Activity
Write out the listing below in full and exactly, leaving out every picture.

Data block
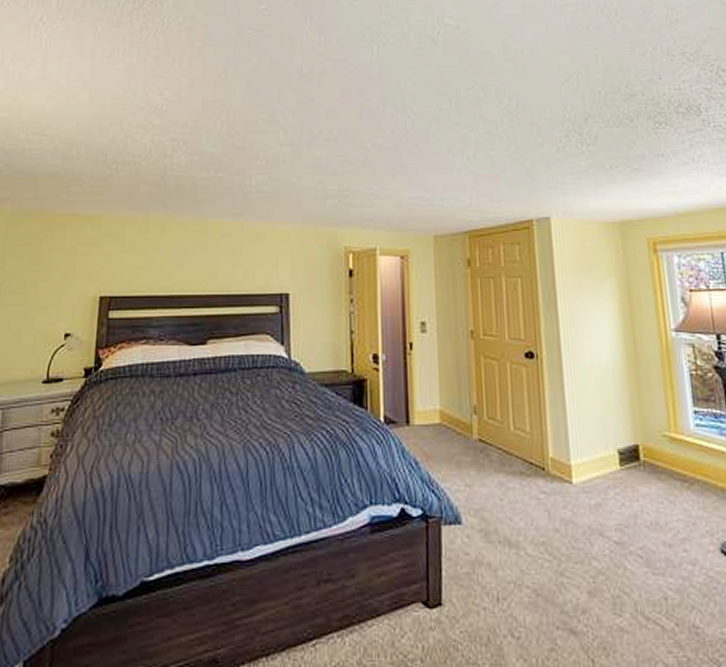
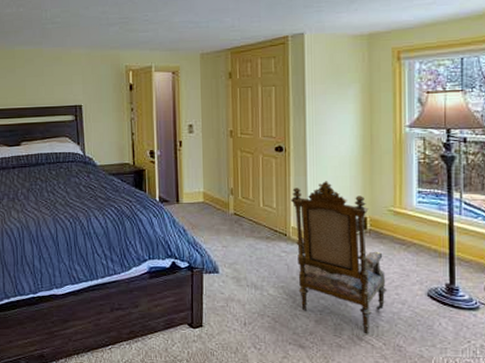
armchair: none [547,397,672,611] -> present [291,181,386,334]

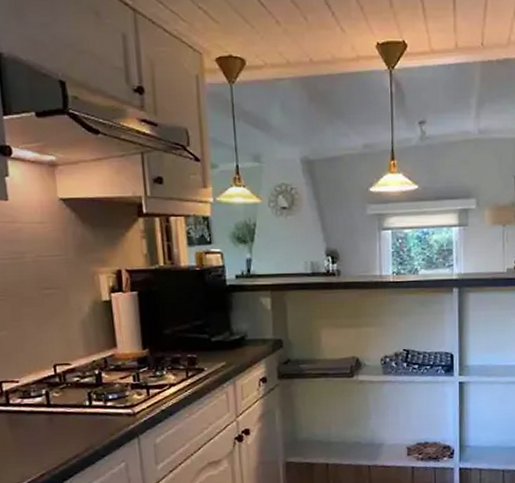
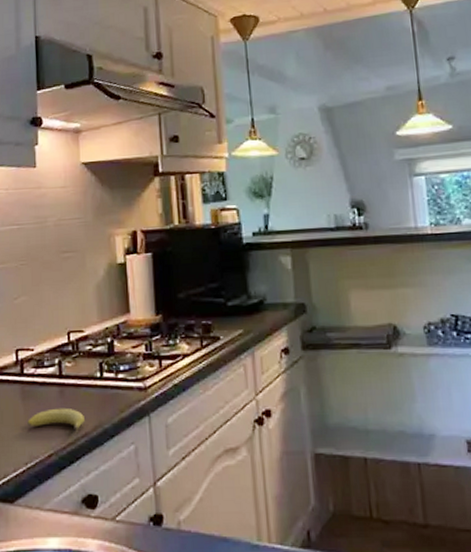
fruit: none [17,433,75,454] -> present [28,408,84,432]

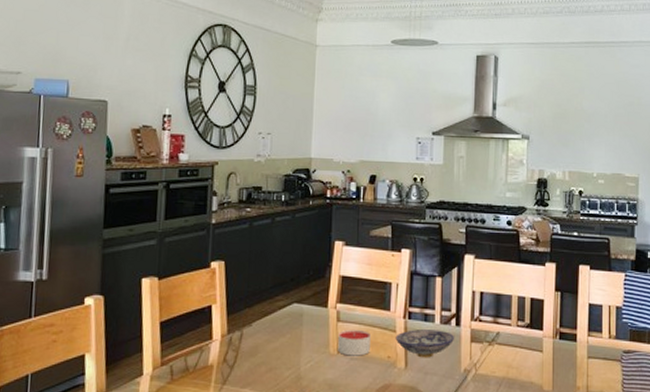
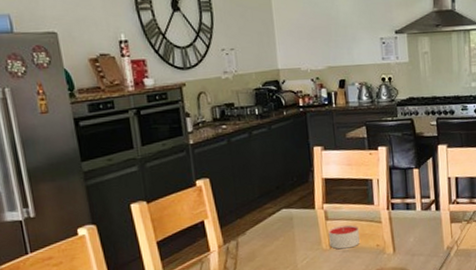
bowl: present [395,330,455,358] -> none [381,216,436,243]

Task answer
armchair: none [547,397,672,611] -> present [291,181,386,334]

fruit: none [17,433,75,454] -> present [28,408,84,432]

bowl: present [395,330,455,358] -> none [381,216,436,243]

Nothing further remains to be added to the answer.